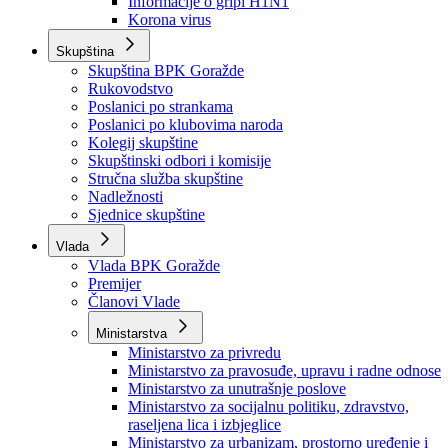
Izvještajno prognozna služba Ministarstva privrede
Izvještaj o radu
Izvještaj OC Uprave
Informacije o gripi H1N1
Korona virus
Skupština
Skupština BPK Goražde
Rukovodstvo
Poslanici po strankama
Poslanici po klubovima naroda
Kolegij skupštine
Skupštinski odbori i komisije
Stručna služba skupštine
Nadležnosti
Sjednice skupštine
Vlada
Vlada BPK Goražde
Premijer
Članovi Vlade
Ministarstva
Ministarstvo za privredu
Ministarstvo za pravosuđe, upravu i radne odnose
Ministarstvo za unutrašnje poslove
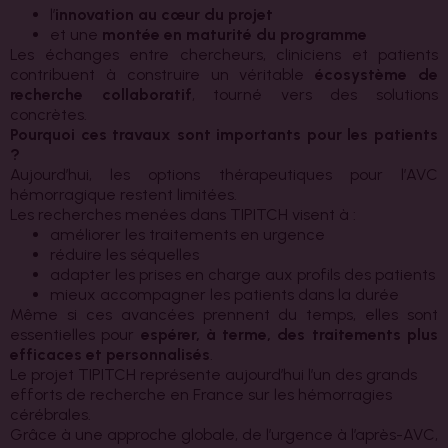
l’
innovation au cœur du projet
et une
montée en maturité du programme
Les échanges entre chercheurs, cliniciens et patients
contribuent à construire un véritable
écosystème de
recherche collaboratif
, tourné vers des solutions
concrètes.
Pourquoi ces travaux sont importants pour les patients
?
Aujourd’hui, les options thérapeutiques pour l’AVC
hémorragique restent limitées.
Les recherches menées dans TIPITCH visent à :
améliorer les traitements en urgence
réduire les séquelles
adapter les prises en charge aux profils des patients
mieux accompagner les patients dans la durée
Même si ces avancées prennent du temps, elles sont
essentielles pour
espérer, à terme, des traitements plus
efficaces et personnalisés
.
Le projet TIPITCH représente aujourd’hui l’un des grands
efforts de recherche en France sur les hémorragies
cérébrales.
Grâce à une approche globale, de l’urgence à l’après-AVC,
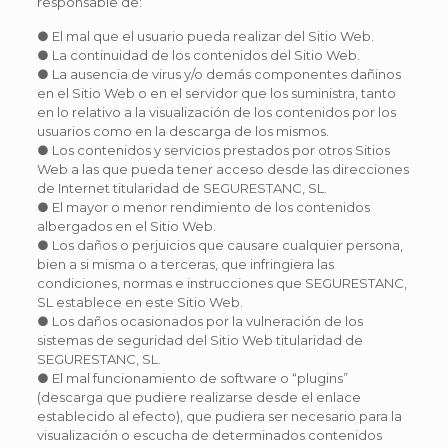
responsable de:
● El mal que el usuario pueda realizar del Sitio Web.
● La continuidad de los contenidos del Sitio Web.
● La ausencia de virus y/o demás componentes dañinos
en el Sitio Web o en el servidor que los suministra, tanto
en lo relativo a la visualización de los contenidos por los
usuarios como en la descarga de los mismos.
● Los contenidos y servicios prestados por otros Sitios
Web a las que pueda tener acceso desde las direcciones
de Internet titularidad de SEGURESTANC, SL.
● El mayor o menor rendimiento de los contenidos
albergados en el Sitio Web.
● Los daños o perjuicios que causare cualquier persona,
bien a si misma o a terceras, que infringiera las
condiciones, normas e instrucciones que SEGURESTANC,
SL establece en este Sitio Web.
● Los daños ocasionados por la vulneración de los
sistemas de seguridad del Sitio Web titularidad de
SEGURESTANC, SL.
● El mal funcionamiento de software o “plugins”
(descarga que pudiere realizarse desde el enlace
establecido al efecto), que pudiera ser necesario para la
visualización o escucha de determinados contenidos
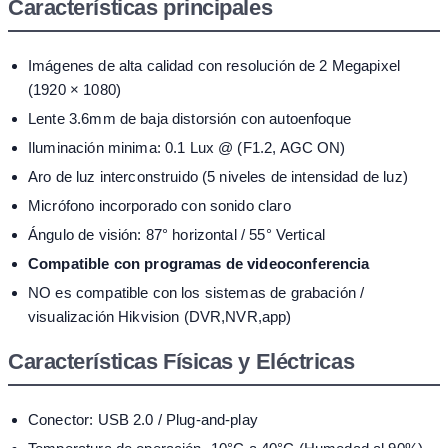
Características principales
Imágenes de alta calidad con resolución de 2 Megapixel
(1920 × 1080)
Lente 3.6mm de baja distorsión con autoenfoque
Iluminación minima: 0.1 Lux @ (F1.2, AGC ON)
Aro de luz interconstruido (5 niveles de intensidad de luz)
Micrófono incorporado con sonido claro
Ángulo de visión: 87° horizontal / 55° Vertical
Compatible con programas de videoconferencia
NO es compatible con los sistemas de grabación /
visualización Hikvision (DVR,NVR,app)
Características Físicas y Eléctricas
Conector: USB 2.0 / Plug-and-play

▬▬▬▬▬▬

What you return should match the records above word for word, minus the pictures.

Izvještajno prognozna služba Ministarstva privrede
Izvještaj o radu
Izvještaj OC Uprave
Informacije o gripi H1N1
Korona virus
Skupština
Skupština BPK Goražde
Rukovodstvo
Poslanici po strankama
Poslanici po klubovima naroda
Kolegij skupštine
Skupštinski odbori i komisije
Stručna služba skupštine
Nadležnosti
Sjednice skupštine
Vlada
Vlada BPK Goražde
Premijer
Članovi Vlade
Ministarstva
Ministarstvo za privredu
Ministarstvo za pravosuđe, upravu i radne odnose
Ministarstvo za unutrašnje poslove
l’
innovation au cœur du projet
et une
montée en maturité du programme
Les échanges entre chercheurs, cliniciens et patients
contribuent à construire un véritable
écosystème de
recherche collaboratif
, tourné vers des solutions
concrètes.
Pourquoi ces travaux sont importants pour les patients
?
Aujourd’hui, les options thérapeutiques pour l’AVC
hémorragique restent limitées.
Les recherches menées dans TIPITCH visent à :
améliorer les traitements en urgence
réduire les séquelles
adapter les prises en charge aux profils des patients
mieux accompagner les patients dans la durée
Même si ces avancées prennent du temps, elles sont
essentielles pour
espérer, à terme, des traitements plus
efficaces et personnalisés
.
Le projet TIPITCH représente aujourd’hui l’un des grands
efforts de recherche en France sur les hémorragies
cérébrales.
Grâce à une approche globale, de l’urgence à l’après-AVC,
responsable de:
● El mal que el usuario pueda realizar del Sitio Web.
● La continuidad de los contenidos del Sitio Web.
● La ausencia de virus y/o demás componentes dañinos
en el Sitio Web o en el servidor que los suministra, tanto
en lo relativo a la visualización de los contenidos por los
usuarios como en la descarga de los mismos.
● Los contenidos y servicios prestados por otros Sitios
Web a las que pueda tener acceso desde las direcciones
de Internet titularidad de SEGURESTANC, SL.
● El mayor o menor rendimiento de los contenidos
albergados en el Sitio Web.
● Los daños o perjuicios que causare cualquier persona,
bien a si misma o a terceras, que infringiera las
condiciones, normas e instrucciones que SEGURESTANC,
SL establece en este Sitio Web.
● Los daños ocasionados por la vulneración de los
sistemas de seguridad del Sitio Web titularidad de
SEGURESTANC, SL.
● El mal funcionamiento de software o “plugins”
(descarga que pudiere realizarse desde el enlace
establecido al efecto), que pudiera ser necesario para la
visualización o escucha de determinados contenidos
Características principales
Imágenes de alta calidad con resolución de 2 Megapixel
(1920 × 1080)
Lente 3.6mm de baja distorsión con autoenfoque
Iluminación minima: 0.1 Lux @ (F1.2, AGC ON)
Aro de luz interconstruido (5 niveles de intensidad de luz)
Micrófono incorporado con sonido claro
Ángulo de visión: 87° horizontal / 55° Vertical
Compatible con programas de videoconferencia
NO es compatible con los sistemas de grabación /
visualización Hikvision (DVR,NVR,app)
Características Físicas y Eléctricas
Conector: USB 2.0 / Plug-and-play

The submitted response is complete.